Once upon a time I loved my mother. But that love was frail and untended; I let that love die. No, it wasn't like that, like a plant in a pot deprived of water. Truth is that love got some sort of sickness that moved so quick and there was no doctor to tend the patient and my love just died. I had no idea in the world how to stop that death from coming once it started, and started coming on quick. It was like the smallpox moving through the house, leaving scars and death, and you're scared to see it coming. And you never forget it came. Just like the first time you see a dead body, you know one day death's coming for you too. The first time you stop loving somebody, you learn all love ends. And loving somebody is just the graceful practice of patience before the love dies.

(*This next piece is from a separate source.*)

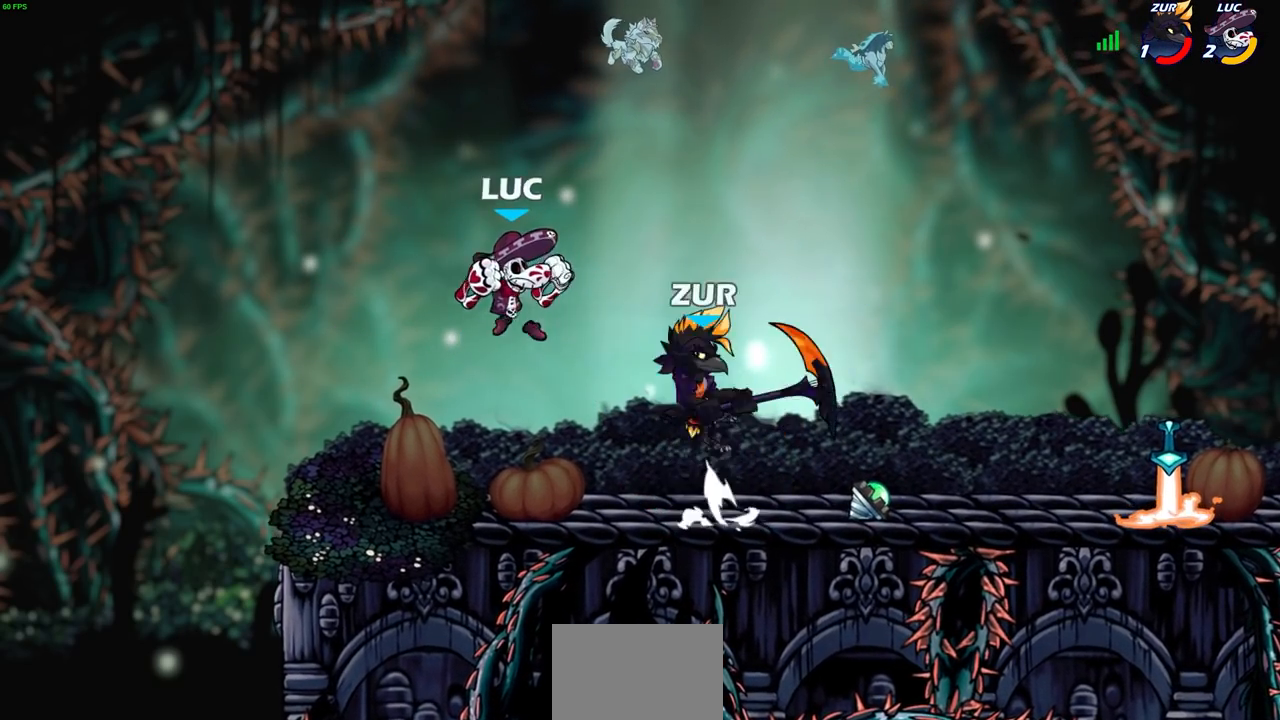
{"buttons": [], "left_stick": "right", "right_stick": "center", "events": [[17, "CROSS", "down"], [83, "R2", "down"], [267, "CROSS", "up"], [300, "R2", "up"], [300, "left_stick", "up-right"], [417, "left_stick", "right"]]}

I know exactly where my love for Mammy is buried. Like an unembalmed beast left decaying in the yard of my mind, it stinks the place right up to high heaven. Is there a low heaven? Can I drift there and stay close to her?
It hurts not to love her. And it hurt more when I didn't -I still don't-believe she ever loved me. I close my eyes after writing that, after making that witness, and I wince in a breath. God damn her soul!
And it's less a curse than a fear. What do God do with folk who won't see the beauty He put in all creation? What do He do when He tired of hearing the angels weeping? I know the angels weep every time a dusky Mama is blind to the beauty of her darky child, her ebony jewel, and hungers only for the rosebud mouth to cling to the plum moon of her breast.
Don't I understand why Miss Priss killed Mealy Mouth? Don't I remember Garlic's wife with Mealy Mouth and Dreamy Gentleman's Harvard-going brat at her breast? Miss Priss lost two brothers to that woman. It's all so mixed up. I take a sip more-or is it more than a sip-from Other's brandy bottle, and my memories are like fish in a bowl swimming one way and then another, detached, insignificant, but still I turn back to look, remember, watch, mesmerized as the memories glide past.
R. didn't have too many bedroom memories of Other to tell, to hold back. But sometime during the afternoon that Georgia entered the war, he felt her breath on his face, and that breath left its imprint on his eye. Other never knew, didn't guess, I was the one first spoke her name to him. To get her out of my head, I put her in his. That's not what I intended to do, but I did something, and that's what happened. I was the one told him 'bout her.
I'm trying to remember about that time and get it straight. R. had gone to the picnic barbecue at Twelve Slaves Strong as Trees, gone to do a little business, he told me. I believe now he went there to see her. Other had gone in the hopes of getting Dreamy Gentleman to ask for her hand in marriage. But that was not to be, and everybody but Other had seen it a long time coming.
Dreamy Gentleman had made up his mind to marry his cousin Mealy Mouth, a flat-chested slip of a girl who would never ask more from marriage than family. She didn't have the first idea about passion between a man and a woman, but she possessed a fiery loyalty to family, particularly to her brothers, that attracted Dreamy Gentleman profoundly. He saw luscious possibilities in that loyalty. And he saw a fine line of children springing from his loins (which he coveted and hoped he deserved), golden children that would resemble his beautiful cousin, resemble all his cousins, for they greatly resembled each other.
Dreamy Gentleman was a particular friend of Mealy Mouth's brother (not the young one Other would marry; an older brother nobody really talked about). This brother played Cupid for Mealy Mouth and Dreamy Gentleman; Dreamy Gentleman could not but be slain by Mealy Mouth's brother's golden arrow. Mealy Mouth was grateful to her brother for forming the attachment.